START Data under study

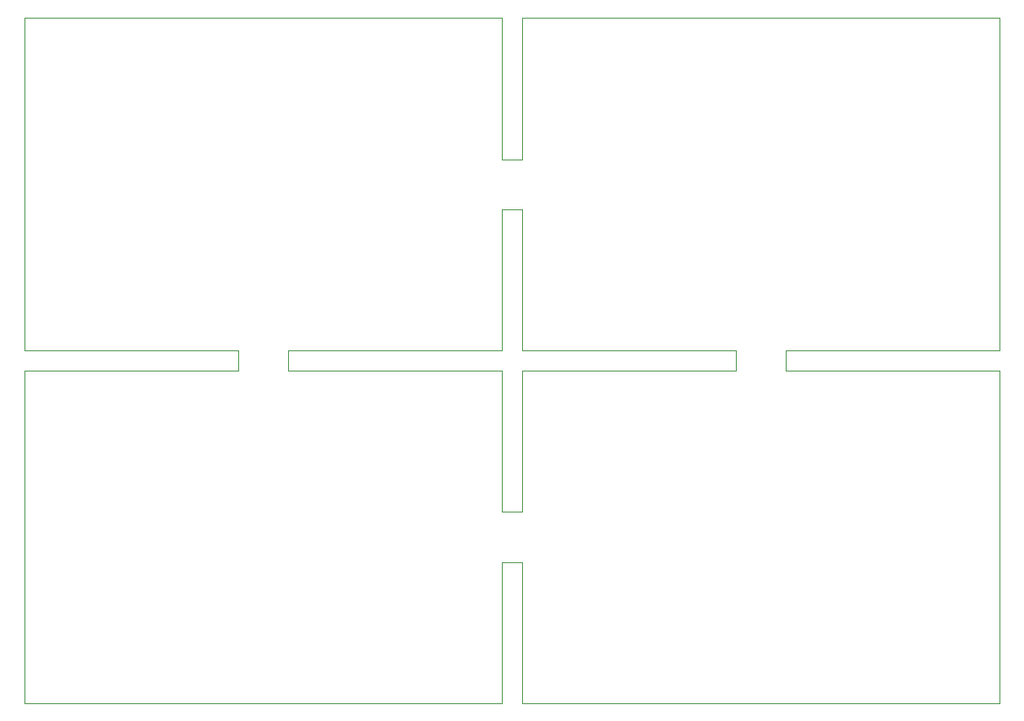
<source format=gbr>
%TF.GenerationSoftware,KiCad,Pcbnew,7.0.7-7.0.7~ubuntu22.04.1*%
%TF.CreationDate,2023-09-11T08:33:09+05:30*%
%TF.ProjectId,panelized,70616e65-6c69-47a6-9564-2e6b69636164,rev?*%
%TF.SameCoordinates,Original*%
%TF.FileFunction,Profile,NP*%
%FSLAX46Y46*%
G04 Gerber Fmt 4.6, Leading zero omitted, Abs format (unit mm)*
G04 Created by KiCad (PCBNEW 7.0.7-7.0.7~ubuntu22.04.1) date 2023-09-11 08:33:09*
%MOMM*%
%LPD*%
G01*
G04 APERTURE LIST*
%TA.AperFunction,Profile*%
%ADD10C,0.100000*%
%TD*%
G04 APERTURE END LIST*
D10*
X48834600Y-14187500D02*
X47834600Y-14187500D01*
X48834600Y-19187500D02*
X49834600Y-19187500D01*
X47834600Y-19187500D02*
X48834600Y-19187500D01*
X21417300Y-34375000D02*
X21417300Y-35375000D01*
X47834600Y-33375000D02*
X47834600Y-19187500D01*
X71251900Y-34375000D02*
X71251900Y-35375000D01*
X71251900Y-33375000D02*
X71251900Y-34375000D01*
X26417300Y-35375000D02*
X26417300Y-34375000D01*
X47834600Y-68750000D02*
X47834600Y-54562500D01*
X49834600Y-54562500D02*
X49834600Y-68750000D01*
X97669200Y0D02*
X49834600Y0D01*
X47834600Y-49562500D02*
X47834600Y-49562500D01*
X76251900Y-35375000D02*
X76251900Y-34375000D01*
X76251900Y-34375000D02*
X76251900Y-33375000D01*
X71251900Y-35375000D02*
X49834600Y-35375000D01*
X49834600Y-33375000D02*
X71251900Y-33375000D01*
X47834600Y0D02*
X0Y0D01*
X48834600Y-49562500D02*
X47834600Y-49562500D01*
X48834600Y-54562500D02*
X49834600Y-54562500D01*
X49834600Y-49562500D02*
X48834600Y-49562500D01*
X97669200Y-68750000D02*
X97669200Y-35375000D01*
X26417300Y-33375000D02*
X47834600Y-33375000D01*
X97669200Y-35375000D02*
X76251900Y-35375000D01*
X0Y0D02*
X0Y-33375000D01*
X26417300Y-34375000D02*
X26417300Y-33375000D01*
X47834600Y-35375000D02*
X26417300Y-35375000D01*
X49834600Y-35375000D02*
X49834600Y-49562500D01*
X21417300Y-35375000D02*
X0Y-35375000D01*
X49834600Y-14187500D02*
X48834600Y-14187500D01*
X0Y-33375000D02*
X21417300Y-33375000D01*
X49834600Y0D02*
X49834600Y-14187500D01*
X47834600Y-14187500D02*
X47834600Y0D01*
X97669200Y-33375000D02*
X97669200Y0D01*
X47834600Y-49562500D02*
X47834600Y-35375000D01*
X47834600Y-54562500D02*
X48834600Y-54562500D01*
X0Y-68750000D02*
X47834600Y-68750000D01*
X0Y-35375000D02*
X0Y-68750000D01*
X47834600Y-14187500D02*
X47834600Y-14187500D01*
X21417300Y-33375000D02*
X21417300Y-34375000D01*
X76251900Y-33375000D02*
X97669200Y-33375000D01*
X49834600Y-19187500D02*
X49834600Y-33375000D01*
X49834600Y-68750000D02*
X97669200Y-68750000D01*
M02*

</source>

END Data under study

To do »
Each of the entries above must be output exactly, with none of the pictures.

Result »
<source format=gbr>
%TF.GenerationSoftware,KiCad,Pcbnew,7.0.7-7.0.7~ubuntu22.04.1*%
%TF.CreationDate,2023-09-11T08:33:09+05:30*%
%TF.ProjectId,panelized,70616e65-6c69-47a6-9564-2e6b69636164,rev?*%
%TF.SameCoordinates,Original*%
%TF.FileFunction,Profile,NP*%
%FSLAX46Y46*%
G04 Gerber Fmt 4.6, Leading zero omitted, Abs format (unit mm)*
G04 Created by KiCad (PCBNEW 7.0.7-7.0.7~ubuntu22.04.1) date 2023-09-11 08:33:09*
%MOMM*%
%LPD*%
G01*
G04 APERTURE LIST*
%TA.AperFunction,Profile*%
%ADD10C,0.100000*%
%TD*%
G04 APERTURE END LIST*
D10*
X48834600Y-14187500D02*
X47834600Y-14187500D01*
X48834600Y-19187500D02*
X49834600Y-19187500D01*
X47834600Y-19187500D02*
X48834600Y-19187500D01*
X21417300Y-34375000D02*
X21417300Y-35375000D01*
X47834600Y-33375000D02*
X47834600Y-19187500D01*
X71251900Y-34375000D02*
X71251900Y-35375000D01*
X71251900Y-33375000D02*
X71251900Y-34375000D01*
X26417300Y-35375000D02*
X26417300Y-34375000D01*
X47834600Y-68750000D02*
X47834600Y-54562500D01*
X49834600Y-54562500D02*
X49834600Y-68750000D01*
X97669200Y0D02*
X49834600Y0D01*
X47834600Y-49562500D02*
X47834600Y-49562500D01*
X76251900Y-35375000D02*
X76251900Y-34375000D01*
X76251900Y-34375000D02*
X76251900Y-33375000D01*
X71251900Y-35375000D02*
X49834600Y-35375000D01*
X49834600Y-33375000D02*
X71251900Y-33375000D01*
X47834600Y0D02*
X0Y0D01*
X48834600Y-49562500D02*
X47834600Y-49562500D01*
X48834600Y-54562500D02*
X49834600Y-54562500D01*
X49834600Y-49562500D02*
X48834600Y-49562500D01*
X97669200Y-68750000D02*
X97669200Y-35375000D01*
X26417300Y-33375000D02*
X47834600Y-33375000D01*
X97669200Y-35375000D02*
X76251900Y-35375000D01*
X0Y0D02*
X0Y-33375000D01*
X26417300Y-34375000D02*
X26417300Y-33375000D01*
X47834600Y-35375000D02*
X26417300Y-35375000D01*
X49834600Y-35375000D02*
X49834600Y-49562500D01*
X21417300Y-35375000D02*
X0Y-35375000D01*
X49834600Y-14187500D02*
X48834600Y-14187500D01*
X0Y-33375000D02*
X21417300Y-33375000D01*
X49834600Y0D02*
X49834600Y-14187500D01*
X47834600Y-14187500D02*
X47834600Y0D01*
X97669200Y-33375000D02*
X97669200Y0D01*
X47834600Y-49562500D02*
X47834600Y-35375000D01*
X47834600Y-54562500D02*
X48834600Y-54562500D01*
X0Y-68750000D02*
X47834600Y-68750000D01*
X0Y-35375000D02*
X0Y-68750000D01*
X47834600Y-14187500D02*
X47834600Y-14187500D01*
X21417300Y-33375000D02*
X21417300Y-34375000D01*
X76251900Y-33375000D02*
X97669200Y-33375000D01*
X49834600Y-19187500D02*
X49834600Y-33375000D01*
X49834600Y-68750000D02*
X97669200Y-68750000D01*
M02*

</source>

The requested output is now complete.